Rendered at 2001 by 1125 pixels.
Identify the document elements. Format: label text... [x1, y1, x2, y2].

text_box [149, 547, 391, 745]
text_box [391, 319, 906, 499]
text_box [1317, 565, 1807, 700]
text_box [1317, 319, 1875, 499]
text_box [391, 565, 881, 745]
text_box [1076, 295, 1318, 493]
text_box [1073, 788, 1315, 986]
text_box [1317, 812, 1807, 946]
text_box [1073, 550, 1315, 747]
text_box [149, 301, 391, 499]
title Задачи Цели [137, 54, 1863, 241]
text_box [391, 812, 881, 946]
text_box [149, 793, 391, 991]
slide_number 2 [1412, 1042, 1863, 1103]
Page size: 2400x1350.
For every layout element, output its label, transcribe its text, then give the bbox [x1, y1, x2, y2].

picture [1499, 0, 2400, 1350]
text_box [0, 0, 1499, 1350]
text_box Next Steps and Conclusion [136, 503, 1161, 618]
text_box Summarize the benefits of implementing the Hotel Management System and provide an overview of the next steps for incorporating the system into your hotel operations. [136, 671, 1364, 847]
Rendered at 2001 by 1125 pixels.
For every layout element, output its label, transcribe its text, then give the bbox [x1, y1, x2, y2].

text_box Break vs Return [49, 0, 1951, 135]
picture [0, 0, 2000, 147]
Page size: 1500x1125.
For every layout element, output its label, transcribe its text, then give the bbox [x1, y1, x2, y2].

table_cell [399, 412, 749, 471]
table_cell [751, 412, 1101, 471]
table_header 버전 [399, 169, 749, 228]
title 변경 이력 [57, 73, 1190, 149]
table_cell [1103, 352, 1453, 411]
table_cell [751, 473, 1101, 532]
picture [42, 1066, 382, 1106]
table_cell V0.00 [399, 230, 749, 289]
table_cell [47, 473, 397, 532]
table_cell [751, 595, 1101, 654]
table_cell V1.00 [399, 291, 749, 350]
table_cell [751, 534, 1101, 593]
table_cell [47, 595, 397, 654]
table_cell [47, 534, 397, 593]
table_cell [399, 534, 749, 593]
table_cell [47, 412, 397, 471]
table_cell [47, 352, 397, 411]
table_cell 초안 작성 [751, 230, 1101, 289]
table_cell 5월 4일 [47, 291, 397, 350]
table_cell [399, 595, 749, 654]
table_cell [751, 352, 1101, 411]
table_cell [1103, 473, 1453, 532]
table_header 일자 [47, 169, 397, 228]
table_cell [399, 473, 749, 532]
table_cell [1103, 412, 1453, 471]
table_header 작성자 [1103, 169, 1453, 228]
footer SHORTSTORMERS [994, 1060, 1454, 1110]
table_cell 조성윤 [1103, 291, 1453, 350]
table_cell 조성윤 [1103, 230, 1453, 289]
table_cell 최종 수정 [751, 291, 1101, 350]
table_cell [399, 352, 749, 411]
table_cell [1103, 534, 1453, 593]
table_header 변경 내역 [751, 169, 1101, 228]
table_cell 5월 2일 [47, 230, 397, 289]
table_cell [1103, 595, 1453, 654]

* * *

▶ [Task to carry out]: Out of the material above, output word for word the line with "text_box [1317, 565, 1807, 700]", the line with "Page size: 1500x1125.", and all lines between them, with nothing else.

▶ [Solution to this task]:
text_box [1317, 565, 1807, 700]
text_box [1317, 319, 1875, 499]
text_box [391, 565, 881, 745]
text_box [1076, 295, 1318, 493]
text_box [1073, 788, 1315, 986]
text_box [1317, 812, 1807, 946]
text_box [1073, 550, 1315, 747]
text_box [149, 301, 391, 499]
title Задачи Цели [137, 54, 1863, 241]
text_box [391, 812, 881, 946]
text_box [149, 793, 391, 991]
slide_number 2 [1412, 1042, 1863, 1103]
Page size: 2400x1350.
For every layout element, output its label, transcribe its text, then give the bbox [x1, y1, x2, y2].

picture [1499, 0, 2400, 1350]
text_box [0, 0, 1499, 1350]
text_box Next Steps and Conclusion [136, 503, 1161, 618]
text_box Summarize the benefits of implementing the Hotel Management System and provide an overview of the next steps for incorporating the system into your hotel operations. [136, 671, 1364, 847]
Rendered at 2001 by 1125 pixels.
For every layout element, output its label, transcribe its text, then give the bbox [x1, y1, x2, y2].

text_box Break vs Return [49, 0, 1951, 135]
picture [0, 0, 2000, 147]
Page size: 1500x1125.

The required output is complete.